Someone told me that people in the U.S. would find the journey fascinating, so here it is: my husband, Doug, drives me to the Albany Airport (1 ½ hours) where I pick up my rental car.  I drive 4 hours to Newark and shuffle my bags from rental car to mono-rail to British Airways check-in desk.  Then spend 2 hours of final e-mails, writing notes in my journal.  At 6:50 p.m., we depart for London, arriving 7 hours later at 6:45 a.m., UK time.  After some last minute shopping and breakfast at the British Airways Terminal 5 lounge, I leave at 10:05 a.m. on the 8 1/2 hour flight to Nairobi. 

I love this leg of the journey – traveling from the heart of London, over the Alps, and down the long, dry side of the continent of Africa. I will never forget the time I had the opportunity to share this journey with a special seatmate, Richard Leakey, who looked upon this dramatic dry land with such fondness.  

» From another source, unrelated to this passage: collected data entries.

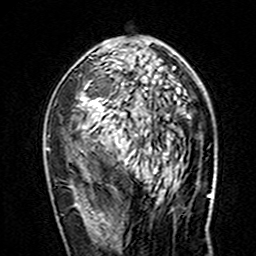
Breast MRI (dynamic contrast-enhanced), one axial slice. Slice 85 of 160 in the series (ordered by position). Cropped to one breast. Dynamic contrast-enhanced series, time point 2 of 7 at this slice position (early post-contrast). 3 T. TE 4.6 ms, TR 7.4 ms. 1 mm slice thickness. 256 × 256 image matrix, field of view 144 × 144 mm. Female patient.
Outlined on this slice (semi-automatic segmentation, software-assisted and operator-edited):
- enhancing-tissue mask used for the functional tumour volume (all voxels passing the contrast-enhancement thresholds inside the analysis volume; usually the tumour): bounding box <46,66,174,160> (left, top, right, bottom; pixels)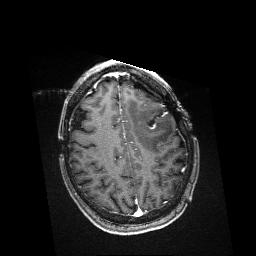
Brain MRI from a brain-tumour surgery series, one axial slice. Position 122 of 176 along the scan axis. T1-weighted post-contrast. 1 mm slice thickness. 256 × 256 image matrix, field of view 256 × 256 mm. Case-level facts recorded for this patient, not image findings: histopathology: Metastatic Melanoma; tumour location: Left Frontal.
Structures marked on this image (expert manual segmentation):
- residual tumour: bounding box <149,124,156,129> (left, top, right, bottom; pixels)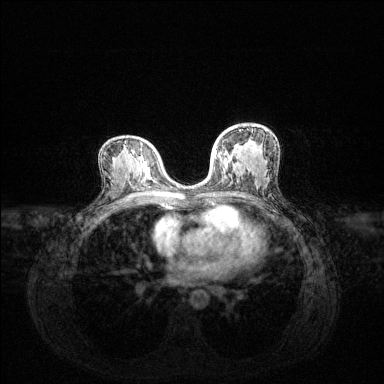
Breast MRI (dynamic contrast-enhanced), one axial slice; slice 75 of 144 in the series (ordered by position); dynamic contrast-enhanced series, time point 2 of 6 at this slice position (early post-contrast); 1.5 T; TE 1.6 ms, TR 4.6 ms; 1.2 mm slice thickness; 384 × 384 image matrix, field of view 360 × 360 mm. Female patient.
Outlined on this slice (semi-automatic segmentation, software-assisted and operator-edited):
- enhancing-tissue mask used for the functional tumour volume (all voxels passing the contrast-enhancement thresholds inside the analysis volume; usually the tumour): bounding box [x1, y1, x2, y2] px = [215, 130, 241, 159]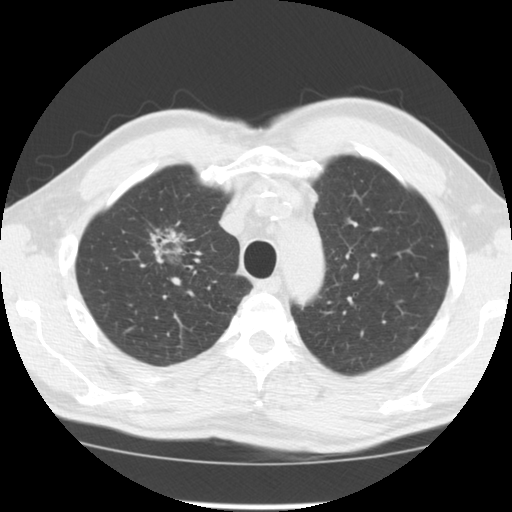
Low-dose screening chest CT, axial slice, third screening round (two years after baseline), lung window (W 1500 / L -600 HU), 2.5 mm slice thickness, standard (soft-tissue) reconstruction kernel (STANDARD), slice 30 of 128 in the series. Male, age 64 years at enrolment.
Expert reader's lesion annotation, bounding box <129,217,208,282> (left, top, right, bottom; pixels). The screening reader recorded 3 non-calcified nodules or masses ≥4 mm on this exam (right upper lobe, right lower lobe, left upper lobe); which of them this box marks is not recorded. Official screen result: positive, other. Later outcome: lung cancer diagnosed 30 days after this screen — adenocarcinoma, NOS, right upper lobe, well differentiated (G1), stage IB (AJCC 6th edition), 45 mm at pathology.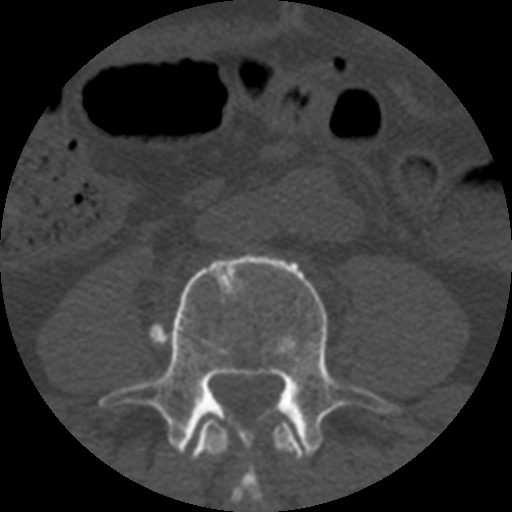
CT including the spine, one axial slice; slice 97 of 508 in the series (ordered by position); reconstruction kernel STANDARD; 120 kVp; bone window (W 1800 / L 400 HU); 512 × 512 image matrix. Patient age 57 years. From the clinical record (not read from this slice): primary cancer: prostate.
Structures marked on this image (semi-automatic segmentation, software-assisted and operator-edited):
- L3 vertebra: bounding box (x1, y1, x2, y2) in pixels: (190, 415, 304, 504)
- L4 vertebra: (99, 253, 401, 493)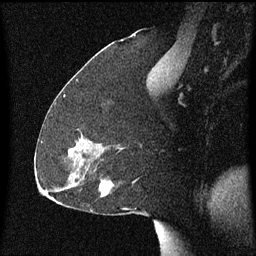
Breast MRI (dynamic contrast-enhanced), one sagittal slice. Slice 32 of 60 in the series (ordered by position). Dynamic contrast-enhanced series, image 2 of 3 at this slice position (ordered by acquisition). 1.5 T. TE 4.2 ms, TR 8.4 ms. 2 mm slice thickness. 256 × 256 image matrix, field of view 200 × 200 mm. Female patient, age 59 years.
Annotated regions visible in this slice (semi-automatic segmentation, software-assisted and operator-edited):
- analysis volume of interest (the breast-tissue region the enhancement analysis was run in; not a lesion): bounding box (x1, y1, x2, y2) in pixels: (94, 170, 137, 197)
- tumour enhancement mask (voxels above the 70 % enhancement threshold inside the analysis volume of interest): (100, 182, 109, 195)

I arrive in the dark – 9:35 p.m. at Jomo Kenyatta International Airport, Nairobi.  If I’m lucky I will be one of the first in line to purchase my Kenyan visa and then it is the hustle and bustle of weary travelers scrambling for luggage.  The bags are x-rayed before they are put on the carousel and, thanks to a tip from an old friend in the safari business, I know to look for the chalk marks that alert the customs agents.  It’s an old habit, as I imagine this has changed in light of new security rules at airports, but I still bring a wet cloth from the plane to wipe the chalk marks clean.  I have never been stopped by the customs agents, no matter how outrageous the items in my bags might be. 

When you exit the customs area you are greeted by a sea of black faces and big smiles.  Almost everyone is holding signs – names, safari companies, NGOs, grand causes.  I will be looking for just one face, just one big smile.  I will be looking for Kura.   And he will say, “Are you well, Mama Rungu?”  And I will reply, “Yes, Kura, I am well enough.”